=== Begin Enclosure ===

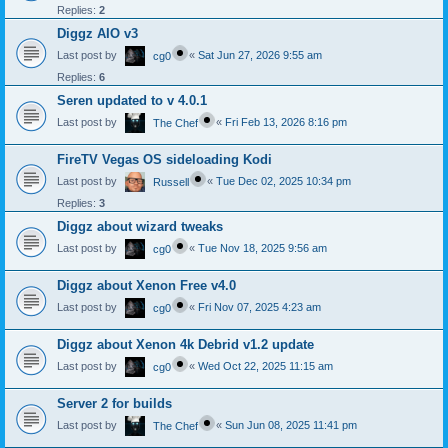
Replies:
2
Diggz AIO v3
Last post by
«
Sat Jun 27, 2026 9:55 am
cg0
Replies:
6
Seren updated to v 4.0.1
Last post by
«
Fri Feb 13, 2026 8:16 pm
The Chef
FireTV Vegas OS sideloading Kodi
Last post by
«
Tue Dec 02, 2025 10:34 pm
Russell
Replies:
3
Diggz about wizard tweaks
Last post by
«
Tue Nov 18, 2025 9:56 am
cg0
Diggz about Xenon Free v4.0
Last post by
«
Fri Nov 07, 2025 4:23 am
cg0
Diggz about Xenon 4k Debrid v1.2 update
Last post by
«
Wed Oct 22, 2025 11:15 am
cg0
Server 2 for builds
Last post by
«
Sun Jun 08, 2025 11:41 pm
The Chef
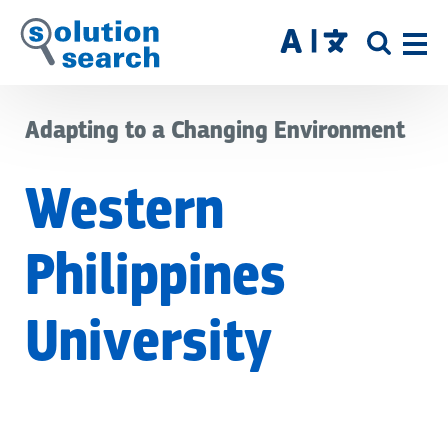
Skip
to
SITE
main
SEAR
content
Adapting to a Changing Environment
Western
Philippines
University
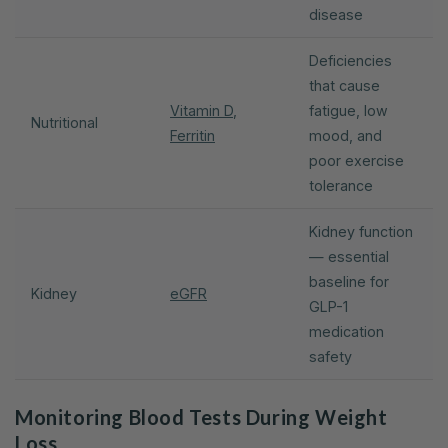
disease
Deficiencies
that cause
Vitamin D
,
fatigue, low
Nutritional
Ferritin
mood, and
poor exercise
tolerance
Kidney function
— essential
baseline for
Kidney
eGFR
GLP-1
medication
safety
Monitoring Blood Tests During Weight
Loss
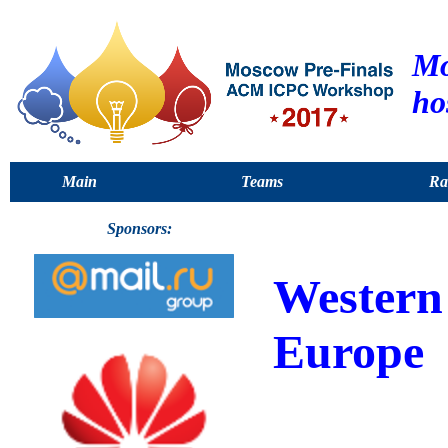
Mo
ho
Main
Teams
Ra
Sponsors:
Western
Europe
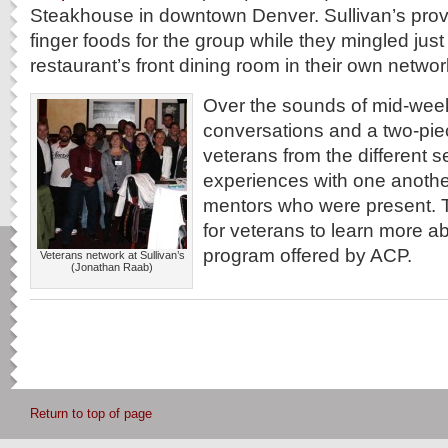
Steakhouse in downtown Denver. Sullivan’s pro
finger foods for the group while they mingled jus
restaurant’s front dining room in their own netwo
Over the sounds of mid-week
conversations and a two-pie
veterans from the different s
experiences with one anoth
mentors who were present. 
for veterans to learn more a
program offered by ACP.
Veterans network at Sullivan’s
(Jonathan Raab)
Return to top of page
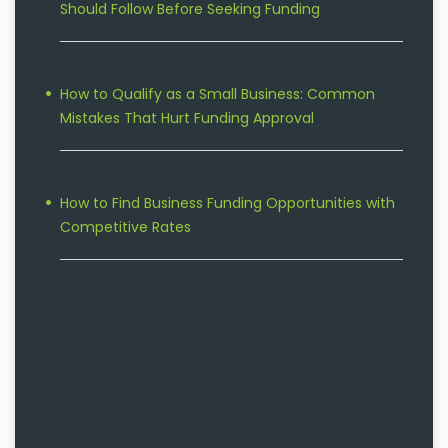
Should Follow Before Seeking Funding
How to Qualify as a Small Business: Common
Mistakes That Hurt Funding Approval
How to Find Business Funding Opportunities with
Competitive Rates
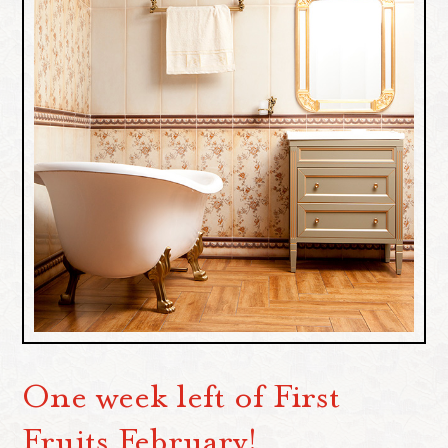
One week left of First
Fruits February!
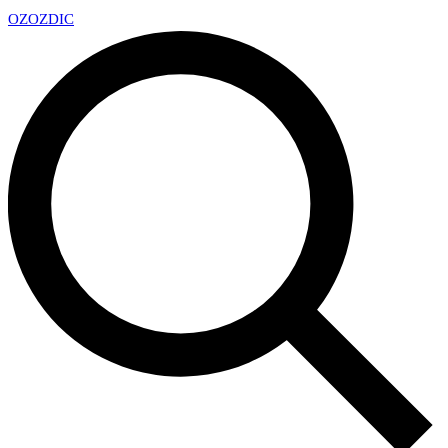
OZ
OZDIC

=== End Enclosure ===

**Your goal**
Edit the listing above by changing every "Last post by" to "Most recent reply by" and keeping all other text the same. Reproduce the full listing this way, leaving out the pictures.

**Answer**
Replies:
2
Diggz AIO v3
Most recent reply by
«
Sat Jun 27, 2026 9:55 am
cg0
Replies:
6
Seren updated to v 4.0.1
Most recent reply by
«
Fri Feb 13, 2026 8:16 pm
The Chef
FireTV Vegas OS sideloading Kodi
Most recent reply by
«
Tue Dec 02, 2025 10:34 pm
Russell
Replies:
3
Diggz about wizard tweaks
Most recent reply by
«
Tue Nov 18, 2025 9:56 am
cg0
Diggz about Xenon Free v4.0
Most recent reply by
«
Fri Nov 07, 2025 4:23 am
cg0
Diggz about Xenon 4k Debrid v1.2 update
Most recent reply by
«
Wed Oct 22, 2025 11:15 am
cg0
Server 2 for builds
Most recent reply by
«
Sun Jun 08, 2025 11:41 pm
The Chef
Skip
to
SITE
main
SEAR
content
Adapting to a Changing Environment
Western
Philippines
University
disease
Deficiencies
that cause
Vitamin D
,
fatigue, low
Nutritional
Ferritin
mood, and
poor exercise
tolerance
Kidney function
— essential
baseline for
Kidney
eGFR
GLP-1
medication
safety
Monitoring Blood Tests During Weight
Loss
Mo
ho
Main
Teams
Ra
Sponsors:
Western
Europe
Steakhouse in downtown Denver. Sullivan’s pro
finger foods for the group while they mingled jus
restaurant’s front dining room in their own netwo
Over the sounds of mid-week
conversations and a two-pie
veterans from the different s
experiences with one anoth
mentors who were present. 
for veterans to learn more a
program offered by ACP.
Veterans network at Sullivan’s
(Jonathan Raab)
Return to top of page
Should Follow Before Seeking Funding
How to Qualify as a Small Business: Common
Mistakes That Hurt Funding Approval
How to Find Business Funding Opportunities with
Competitive Rates
One week left of First
Fruits February!
OZ
OZDIC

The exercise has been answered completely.